According to Bruce Cundiff, Director of Payments Research and Consulting at Javelin, common schemes include:
To detect such schemes, processors and program managers look for discrepancies in cardholder data and irregularities in how the cards are used.
For example, when customers enroll online to receive prepaid cards, they typically supply birth dates and phone numbers; that information can be compared to the information captured when potentially fraudulent transactions are made.
"The address you use on a credit or debit card to fund that card - does it match the profile address?" said Virgil Mathias, Senior Business Leader with Visa Inc.'s Prepaid Processing division. "Is that address in your negative file? Is it being used repetitively through your program? You can identify mutual fraud that way."
Call centers and the cardholders themselves can be enlisted to flag fraud. Customer service representatives are highly attuned to changes in customer behavior, Mathias said. When call volumes spike or when the type of questions asked veer from the norm are clues that fraud may have been perpetrated, he noted.
To prevent account takeovers, legitimate cardholders can be alerted when questions arise concerning suspicious transactions or account activity. "If you have a payroll card and a profile change and the cardholder did not initiate that, a real-time message to the cardholder, either by an SMS [simple message service] text message or via e-mail, [can] alert them to potential account takeovers," Mathias said.
However, fraud and risk management is a balancing act. A program must be tailored to the type of prepaid card it powers.
"The gift card program that has point of sale access, limited maximum load, probably doesn't have as many fraud rules or compliance issues set up around it," Mathias said. "But as you expand the program ... where you have multiple reloadable options, reload networks or other cards, the rules are expanded."

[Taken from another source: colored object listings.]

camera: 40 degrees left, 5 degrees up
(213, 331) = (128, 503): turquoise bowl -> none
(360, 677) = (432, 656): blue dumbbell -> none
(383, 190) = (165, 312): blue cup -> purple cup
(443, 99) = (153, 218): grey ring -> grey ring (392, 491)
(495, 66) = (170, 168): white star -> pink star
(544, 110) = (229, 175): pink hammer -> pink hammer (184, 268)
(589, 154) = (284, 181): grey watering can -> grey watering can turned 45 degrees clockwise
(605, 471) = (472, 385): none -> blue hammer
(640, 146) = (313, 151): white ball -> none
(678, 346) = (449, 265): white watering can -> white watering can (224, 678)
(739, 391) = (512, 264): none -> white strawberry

Flexibility in load and purchase limits is also important. For example, a payroll card should have a "slightly higher per-day limit" than another type of card to allow for the occasional, big ticket purchase, said Liz Nutting, Vice President of Prepaid Card Implementations with Palm Desert National Bank in Riverside County, Calif.

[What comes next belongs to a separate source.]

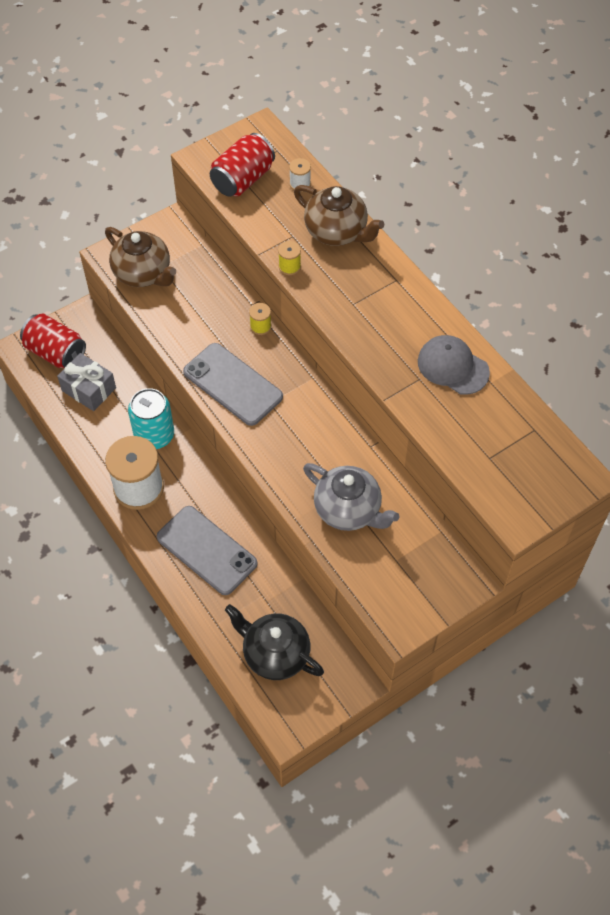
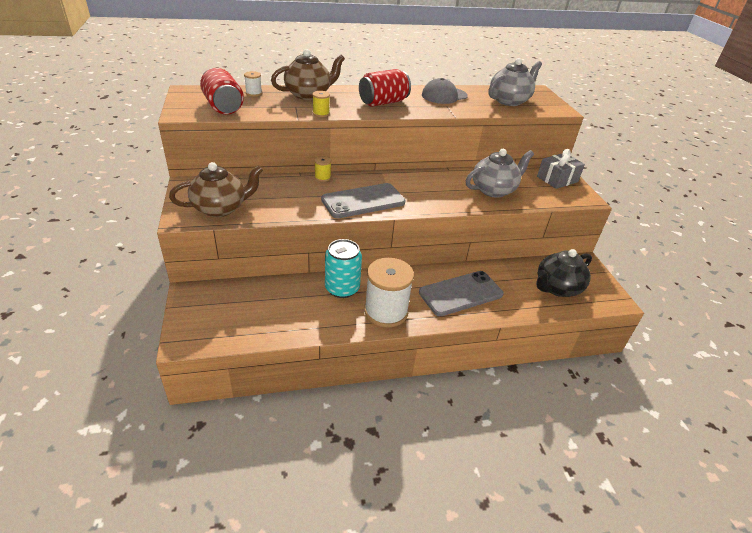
camera: 70 degrees left, 20 degrees down
(56, 352) = (211, 320): red can -> red can (383, 102)
(89, 389) = (268, 311): grey gift -> grey gift (557, 179)
(498, 448) = (509, 101): none -> grey teapot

The ability to grant overrides is another necessity. A new cardholder without a steady transaction history would not necessarily be granted the same latitude as an older cardholder with a regular transaction history. If the older cardholder contacts a call center wanting to withdraw a large amount of money but is being declined at the ATM, a customer representative can override that cardholder's withdrawal limit.
The goal is to "maintain customer satisfaction but, at the same time, balancing your risk tolerance over the entire program," Mathias said.
Nutting said fraudsters constantly vary their schemes to keep from being detected. A popular fraud currently being perpetrated involves automated clearing house (ACH) transactions, where fraudsters hijack ACH accounts and use processors' own systems for bank-to-card transfers, she said.
Another current scheme entails fraudsters who, using funds from their own bank accounts, load prepaid cards via the ACH. Then they turn around and have the money transferred from the cards and contact their banks, saying the transactions were unauthorized. "So they are using the card to commit fraud against the originator," Nutting said.
The webinar presenters agreed that combating fraud through coordination and communication is vital. From the time prepaid card programs are first implemented, all program participants - from lawyers to professionals from companies' compliance and risk departments - be on board and on the same page, Mathias advises.
Additionally, program managers should be communicating with payment processors to establish baseline trends of cardholder behavior, as well as what may constitute fraudulent behavior - meaning "not just fraud trends but usage trends," Nutting said. By knowing an average number of POS transactions on a daily, weekly and monthly basis, one can more easily detect abnormal activity, she added.
Communication is also important to root out hard-to-detect fraud. "We see instances where different programs can be hit by the same type of fraudulent activity but, in themselves, wouldn't alert anybody to that activity," Mathias said. By comparing transaction characteristics across multiple programs, providers can recognize trends that would otherwise go unnoticed.
"It's just not the program managers; it's just not your processor," Mathias said; in fraud management and prevention, "it takes a village."